## 1. Explain the concept of forward propagation in a neural network.
ans:
Forward Propagation in a neural network is used to compute and transmit the input data through the network's layers in a sequential manner, ultimately generating an output prediction. It is an essential step in the operation of a neural network during both training and inference.

During forward propagation, the input data is fed into the network, and the computations flow forward through the layers. Each neuron in a layer receives inputs from the neurons in the previous layer, applies a set of weights and biases to those inputs, and passes the result through an activation function. This process continues until the data reaches the output layer, where the final prediction or output of the network is generated.

`Forward propagation can be mathematically represented as a series of matrix multiplications and activation function applications`. By propagating the data through the network, the model learns to transform the input data into a useful representation that can be used for tasks like classification, regression, or any other problem the network is designed to solve.

During training, forward propagation is followed by the calculation of the loss, which measures the difference between the network's predicted output and the expected output. This loss is then used to adjust the network's weights and biases during the subsequent backpropagation step, which helps the network learn and improve its performance over time.

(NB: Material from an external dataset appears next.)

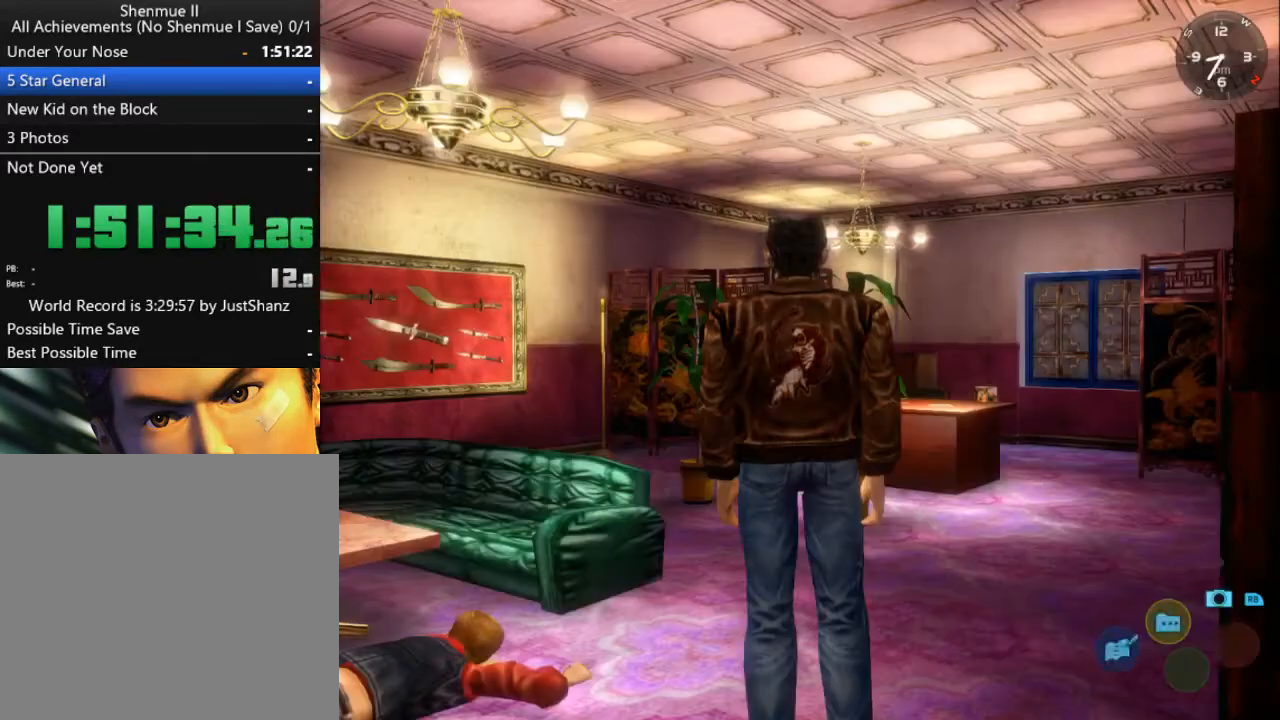
{"buttons": ["DPAD_UP", "DPAD_RIGHT"], "left_stick": "center", "right_stick": "center", "events": [[100, "B", "down"], [167, "B", "up"], [500, "DPAD_RIGHT", "down"]]}
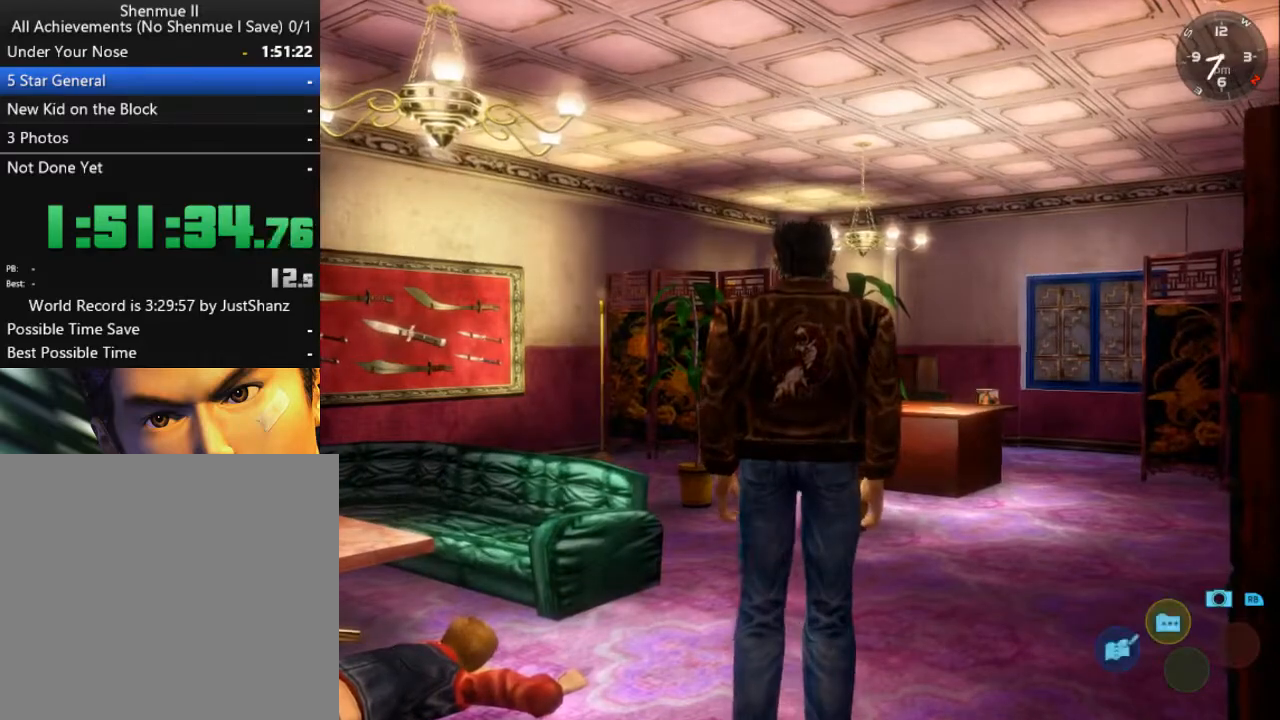
{"buttons": ["DPAD_UP"], "left_stick": "center", "right_stick": "center", "events": [[367, "DPAD_RIGHT", "up"]]}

It involves the following steps:

- Input Layer: 
  - The input data is fed into the input layer of the neural network.
- Hidden Layers: 
  - The input data is processed through one or more hidden layers. Each neuron in a hidden layer receives inputs from the previous layer, applies an activation function to the weighted sum of these inputs, and passes the result to the next layer.
- Output Layer: 
  - The processed data moves through the output layer, where the final output of the network is generated. The output layer typically applies an activation function suitable for the task, such as softmax for classification or linear activation for regression.
- Prediction: 
  - The final output of the network is the prediction or classification result for the input data.

In summary, forward propagation enables the flow of data through the network, producing predictions or outputs based on the given inputs.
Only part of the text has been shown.